Türkçe



PDF indir

 

 



SUNUŞ ÖNSÖZ

1628 kez bakılmış
29 Kasým 2023
00:00

Ortak çalışmanın önsözünü yazmak zor olsa da bir o kadar kolay olabiliyor. Kolaylığı, metinler içinde öne çıkan vurguların bütünlüğünü bozmadan daha sade bir dille anlatmak biçiminde somutlaşması diyebiliriz. Diğer bir yanı, toplam yazılardan yeni bir soyutlamanın yapılabilme imkânının ortaya çıkmasıdır.
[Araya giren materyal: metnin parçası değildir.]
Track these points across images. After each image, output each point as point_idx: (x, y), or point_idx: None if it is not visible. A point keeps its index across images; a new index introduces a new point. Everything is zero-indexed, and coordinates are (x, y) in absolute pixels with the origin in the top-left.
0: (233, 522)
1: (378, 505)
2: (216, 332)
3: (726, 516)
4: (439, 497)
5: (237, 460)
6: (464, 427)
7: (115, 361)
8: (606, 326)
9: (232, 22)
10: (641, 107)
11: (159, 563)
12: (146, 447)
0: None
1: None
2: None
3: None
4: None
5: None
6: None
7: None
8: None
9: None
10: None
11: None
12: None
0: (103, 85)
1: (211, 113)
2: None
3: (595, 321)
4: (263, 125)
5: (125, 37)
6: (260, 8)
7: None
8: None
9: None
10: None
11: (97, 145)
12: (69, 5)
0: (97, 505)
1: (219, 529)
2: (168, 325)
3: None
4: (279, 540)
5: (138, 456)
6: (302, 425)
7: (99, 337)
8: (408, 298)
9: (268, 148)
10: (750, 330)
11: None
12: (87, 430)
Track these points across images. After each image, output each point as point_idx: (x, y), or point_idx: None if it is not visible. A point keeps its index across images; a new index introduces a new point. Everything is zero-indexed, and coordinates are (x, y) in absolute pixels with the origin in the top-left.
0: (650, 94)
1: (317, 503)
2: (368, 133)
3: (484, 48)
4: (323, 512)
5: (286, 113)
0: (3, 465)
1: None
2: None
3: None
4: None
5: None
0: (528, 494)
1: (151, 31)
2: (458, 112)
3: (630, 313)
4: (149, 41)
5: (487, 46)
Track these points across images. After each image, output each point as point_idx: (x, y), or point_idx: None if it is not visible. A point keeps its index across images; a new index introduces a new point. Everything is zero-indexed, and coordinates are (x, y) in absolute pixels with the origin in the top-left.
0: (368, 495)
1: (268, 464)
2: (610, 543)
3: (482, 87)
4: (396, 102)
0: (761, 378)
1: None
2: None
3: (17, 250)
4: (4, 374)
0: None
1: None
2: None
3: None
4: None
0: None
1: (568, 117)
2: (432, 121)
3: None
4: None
Ortakçı ve eşitlikçi bir düzen diyoruz, bu düzenin adı sosyalizmden başkası olamıyor. İşçi sınıfı düzeni dediğimiz sosyalizm, adı üstünde işçiler tarafından kurulacaktır. Anlaşılması hiç de zor olmayan bir tanımlama yapalım. Eğer doğru olarak tanımlanmış bir sosyalizm ve yine doğru olarak tanımlanmış bir işçi sınıfı varsa bu ikisi mutlak suretle buluşacaktır. Dolayısıyla bu buluşmanın kendisi pratik değil teorik bir zorunluluktur. Zorunluluğun öne çıkardığı sosyalist dönüşüm kuramını politika alanından bilim alanına kaydırma işini üstlenen Marx ve yoldaşı Engels’in bilimselliğe katkısının kalıcı etkisini daha çok önemsiyoruz. Tabi ki Marx’ın şu açıklamasını unutmadan “Tarihsel hareketin bir ürünü olan bilim, bir andan sonra kendisini bilinçli olarak tarihsel hareketle birleştirmiş, doktriner olmaktan çıkmış ve artık devrimci olmuştur”. (Karl Marx /Felsefenin Sefaleti / Sol Yay. Sf: 124)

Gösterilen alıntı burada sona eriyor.